There is a very small pool of truly uncommitted voters in this year’s election, and only a handful of swing states will decide the outcome. The winner of this campaign will be the one who best motivates his own supporters to get out and vote. A big part of that strategy is to hammer your opponent, not because you expect to persuade his supporters to back you instead, but merely to diminish their enthusiasm so they stay home. Both sides will engage in this tactic. Romney will try to insulate himself by keeping the focus on Obama’s record in office; Ryan, as a leader of congressional opposition to Obama, helps him do this.
The Obama campaign had a pretty good month in July by pressing attacks on Romney’s wealth, his business track record and his taxes. If it could, the Obama team would happily spend every day from now to November discussing what might have been on Romney’s Form 1040 for 2003, rather than the current state of the U.S. economy, the federal budget or the national debt.
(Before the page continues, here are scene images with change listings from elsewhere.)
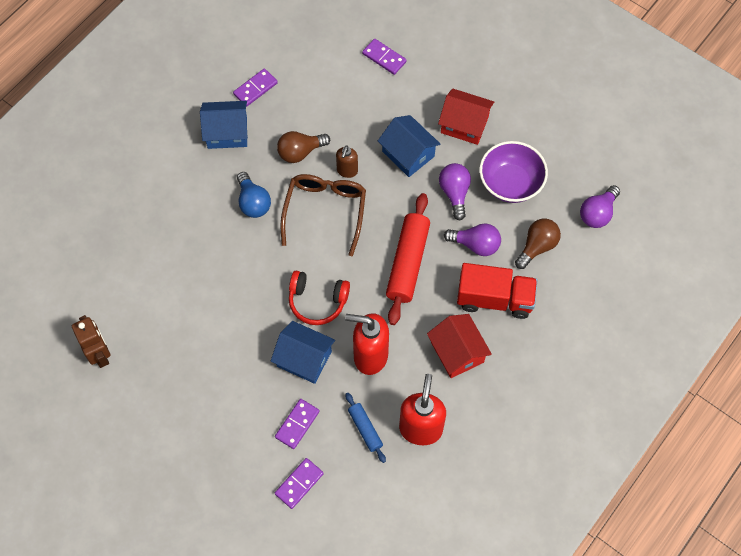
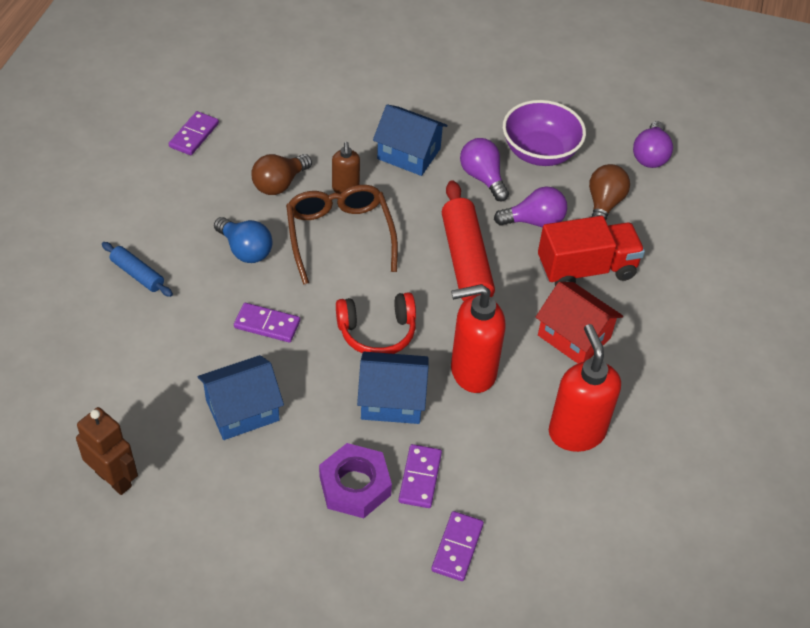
camera: 25 degrees left, 15 degrees down
blue house [200,101,248,149] -> blue house moved to [197,355,284,440]
blue rolling pin [345,393,386,463] -> blue rolling pin moved to [102,242,173,297]
purple domino [362,39,407,75] -> purple domino moved to [234,303,300,343]
red house [438,88,494,145] -> none
none -> purple nut [319,443,392,518]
Ryan’s selection will not change the Obama strategy, other than to broaden it to claim that the soft-spoken, bookish, deeply informed congressman from small-town Wisconsin is a radical who wants to “end Medicare as we know it.” This happens to be true - because Medicare as we know it is a few years away from falling apart due to Obamacare budget cuts and runaway costs.
But Ryan’s presence on the ticket will tend to keep the conversation on matters of substance, because he is a substantial sort of guy. And it may blunt Democratic charges that Romney pushes his economic and tax policies to benefit rich and privileged people like himself. Ryan favors those same policies, and his wealth, family background and standard of living are not unusual at all.
Will the selection of Ryan really matter? It’s too soon to say. But it might, and from Romney’s perspective, it almost certainly will not hurt.